Command: /app/bin/app eval App.Release.migrate_all
	Starting instance
	Configuring virtual machine
	Pulling container image
	Unpacking image
	Preparing kernel init
	Configuring firecracker
	Starting virtual machine
	Starting init (commit: 50ffe20)...
	Preparing to run: `/app/bin/app eval App.Release.migrate_all` as nobody
	2021/10/26 19:59:01 listening on [fdaa:0:35d4:a7b:2984:821:7a9b:2]:22 (DNS: [fdaa::3]:53)
	Reaped child process with pid: 561 and signal: SIGUSR1, core dumped? false
	19:59:05.678 [error] Could not create schema migrations table. This error usually happens due to the following:
	  * The database does not exist
	  * The "schema_migrations" table, which Ecto uses for managing
	    migrations, was defined by another library
   ....

We’ve handled the original issue that caused this error a few weeks ago, so it’s odd that it’s still showing up on your app. Could you confirm that the connection limits are not being hit on your DB instance? Or if there are any other errors in the DB logs?

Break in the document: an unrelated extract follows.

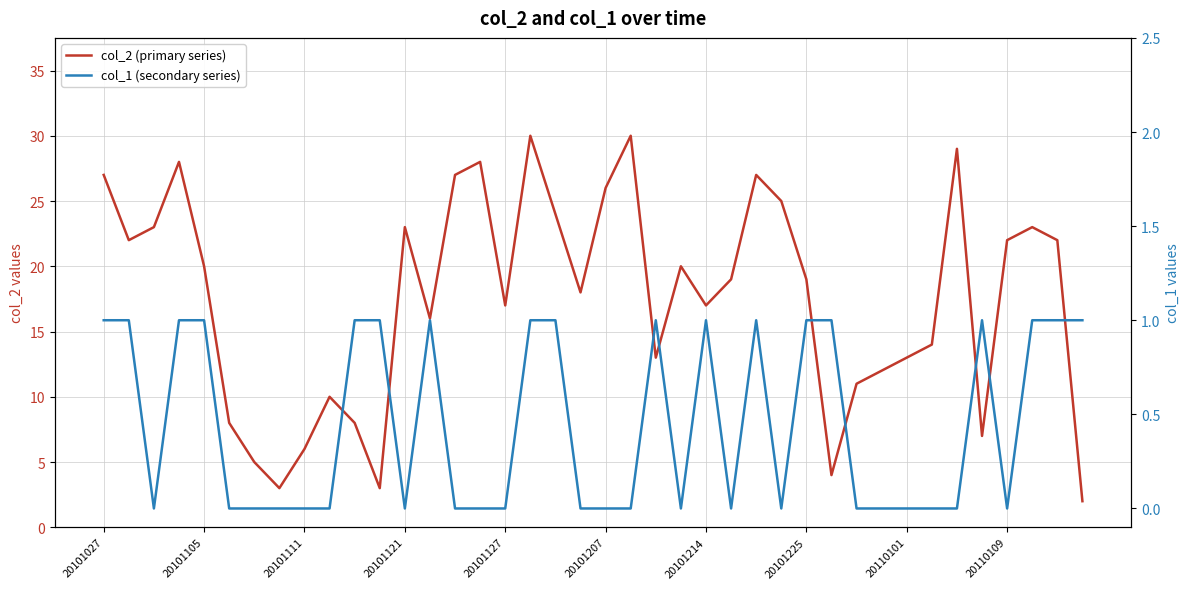

Reading right to left, list all the values displayed in this chart.

col_2 (primary series): 2	22	23	22	7	29	14	13	12	11	4	19	25	27	19	17	20	13	30	26	18	24	30	17	28	27	16	23	3	8	10	6	3	5	8	20	28	23	22	27
col_1 (secondary series): 1	1	1	0	1	0	0	0	0	0	1	1	0	1	0	1	0	1	0	0	0	1	1	0	0	0	1	0	1	1	0	0	0	0	0	1	1	0	1	1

Also, is this the same application where you noticed this error? deployment issues in SYD region

correct.

As for connection limits nope, there is only one machine connected to the DB, I’ve logged into the DB to check for locks etc etc and it’s all fine. So I’m confused.

Have any changes or overrides been made to the DNS resolvers in the app?

nope, it’s a standard Elixir app using the Dockefile posted in your guides.

I’m replying in the other thread deployment issues in SYD region to limit the spread of answers if that is okay?

Yeah, let’s move this there, I’ll link the DB errors.

Will you try this again and also make sure your database hasn’t reached a connection limit and the DB logs aren’t showing any errors? That particular Elixir error is not super helpful, but it’s probably not an issue on our end (this time).

Hey there! This started to happen to me as well today, around 3 hours ago.
The issue seems to be the same where migrations cannot be run due to connection error, while the deployed app is working fine :thinking:

Hey @flyio3! Sorry to see you’ve been struggling here. I’d love to help get this resolved if I can so we can improve the docs or whatever else is needed to make it better for you and others.

So let me restate what I understand the setup to be… please correct where I’m wrong.

  • You are hosting a single application instance
  • You are hosting it in syd
  • You have a single postgres database in syd (not using read-replicas)
  • Are you using Phoenix 1.6 with esbuild? I ask because the application is generated differently more recently.
  • You aren’t using the fly_postgres hex package (just making sure)
  • The DATABASE_URL is set (fly secrets list)

Sometimes the logs can provide more information. When that happens, just run fly logs to see if there’s any more info there.

When I’ve seen this problem, it’s generally because one of the following:

  • a missing inet6 config for IPv6 support (app can’t see the database)
  • It’s multi-region and the app doesn’t know what the primary region is supposed to be
  • It’s multi-region and the app is being started in a backup region which doesn’t have the database

Does any of that apply?

sorry, this has all been sorted, there was downtime on one of your services while this was happening which compounded with some issues I was having by using podman to build the images, I’ve switched to using debian:slim as a base image and no longer have any issues with regards to DNS - so I assume it was something to do with the alpine image having DNS issues when built with podman.

1 Like

@paolo.marino does any of this apply to the problem you’re having? Deployment fails here and there - #21 by brainlid

Hey! some of those. The app has been deployed there for a week or so with no issues and I haven’t made any big changes to the config.

I tried to deploy it again today and the deploy step worked, so migrations run, but now the deployed app cannot connect to the database anymore which in turns was working before the deploy.